3. Methods and steps ：

a. Variables that determine the filling missing values （ Characteristic column ）

b. Split the original dataset ：

Fill in variables with missing values as needed , Split the original data set into 2 A subset of （1. No missing values ：dataset_train; 2. Contains only missing values dataset_pred)

c. Analyze and test the correlation of relevant variables ：

Empirical analysis determines which attributes are listed in relation to variables that fill missing values , Apply statistical analysis tools , stay dataset_train View on the dataset to verify the correlation between the selected attribute columns .

d. Model and predict ：

Use dataset_train Set up linear regression model , And apply the built model to dataset_pred The missing variables in the data set are predicted and estimated

e. Merge restore datasets ：

Restore two subsets together into one dataset , Prepare data for subsequent modeling .

4. Sample code ：

Data set description ：
The data set is intercepted from a computational intensity （ The response value is ”strength“） As an example, some of the original data of .
In this case "force" Is an important feature , But with missing values , Try to use the regression equation to predict the filling missing value , To build a forecast "Strength" Model data preparation .
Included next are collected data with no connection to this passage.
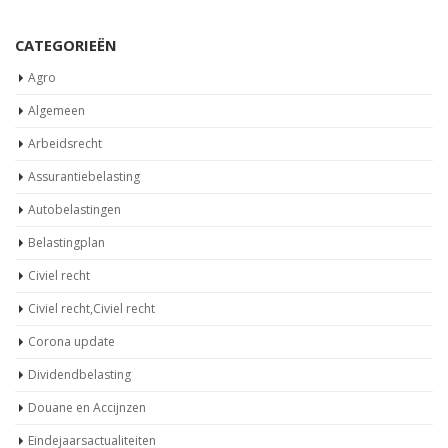
CATEGORIEËN
Agro
Algemeen
Arbeidsrecht
Assurantiebelasting
Autobelastingen
Belastingplan
Civiel recht
Civiel recht,Civiel recht
Corona update
Dividendbelasting
Douane en Accijnzen
Eindejaarsactualiteiten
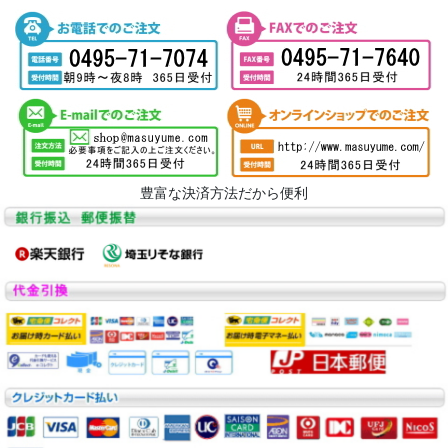
豊富な決済方法だから便利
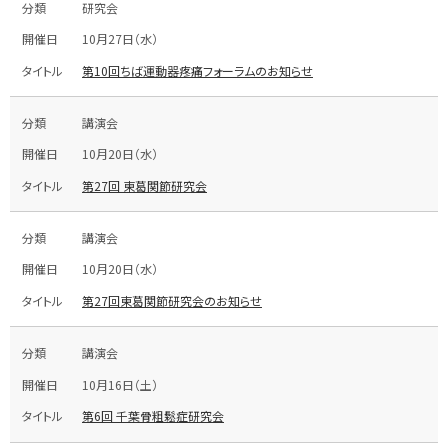
研究会
10月27日（水）
第10回ちば運動器疼痛フォーラムのお知らせ
講演会
10月20日（水）
第27回 東葛関節研究会
講演会
10月20日（水）
第27回東葛関節研究会のお知らせ
講演会
10月16日（土）
第6回 千葉骨粗鬆症研究会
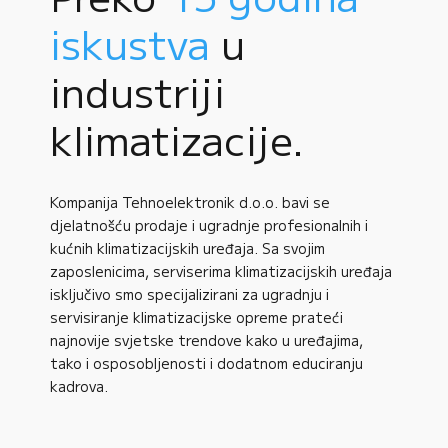
iskustva
u
industriji
klimatizacije.
Kompanija Tehnoelektronik d.o.o. bavi se
djelatnošću prodaje i ugradnje profesionalnih i
kućnih klimatizacijskih uređaja. Sa svojim
zaposlenicima, serviserima klimatizacijskih uređaja
isključivo smo specijalizirani za ugradnju i
servisiranje klimatizacijske opreme prateći
najnovije svjetske trendove kako u uređajima,
tako i osposobljenosti i dodatnom educiranju
kadrova.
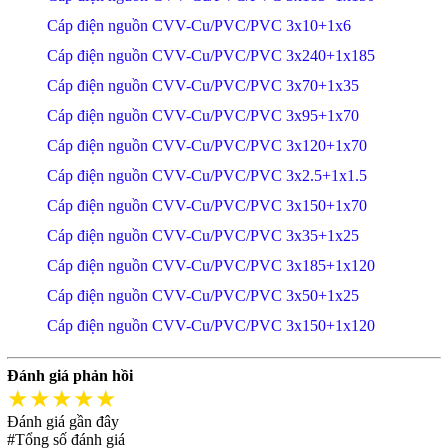
Cáp điện nguồn CVV-Cu/PVC/PVC 3x10+1x6
Cáp điện nguồn CVV-Cu/PVC/PVC 3x240+1x185
Cáp điện nguồn CVV-Cu/PVC/PVC 3x70+1x35
Cáp điện nguồn CVV-Cu/PVC/PVC 3x95+1x70
Cáp điện nguồn CVV-Cu/PVC/PVC 3x120+1x70
Cáp điện nguồn CVV-Cu/PVC/PVC 3x2.5+1x1.5
Cáp điện nguồn CVV-Cu/PVC/PVC 3x150+1x70
Cáp điện nguồn CVV-Cu/PVC/PVC 3x35+1x25
Cáp điện nguồn CVV-Cu/PVC/PVC 3x185+1x120
Cáp điện nguồn CVV-Cu/PVC/PVC 3x50+1x25
Cáp điện nguồn CVV-Cu/PVC/PVC 3x150+1x120
Đánh giá phản hồi
★★★★★
Đánh giá gần đây
#Tổng số đánh giá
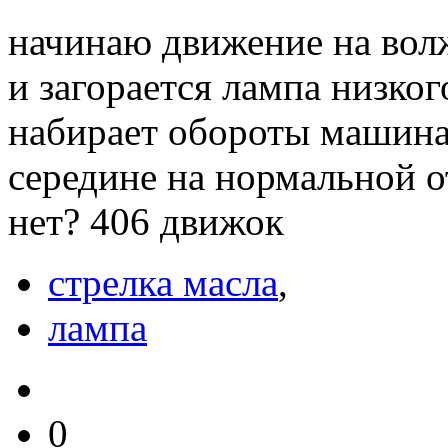
начинаю движение на волж
и загорается лампа низко
набирает обороты машина
середине на нормальной о
нет? 406 движок
стрелка масла
,
лампа
0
Load the data and determine the characteristics that need to be filled with missing values ：
Split datasets ：
Find out "item" by 3, 12, 16, 26 Of "force" The feature has missing values . Considering that the amount of data is not too much , Check variables ”force“ Whether it conforms to the normal distribution .
The results of the above analysis show that ：p The value is 0.612, Greater than 0.05, The characteristic data conform to the normal distribution .
Analyze and test the correlation of relevant variables ：
According to practical experience, we can learn that , Welding drawing force will be affected by temperature (temp)、 Time (duration) And amount of solder paste (paste_qty) Etc , therefore , We will choose to make use of the above 3 The regression equation is established by three factors , Before that, check each factor and prediction variable (force) The correlation between .
The above results show that ： The factors we choose are related to “force” There is a certain correlation between attributes .
Model and predict ：
The regression equation thus obtained is ：
force = 12.246 + 0.238 * temp - 0.262 * time + 4.419 * paste_qty
By modeling , Estimated at "force" Medium 4 Missing values .
Merge restore datasets ：
Check "item" by 3, 12,16,26 Of "force" features , The results show that the original missing values have been filled in by the predicted values using the regression equation ！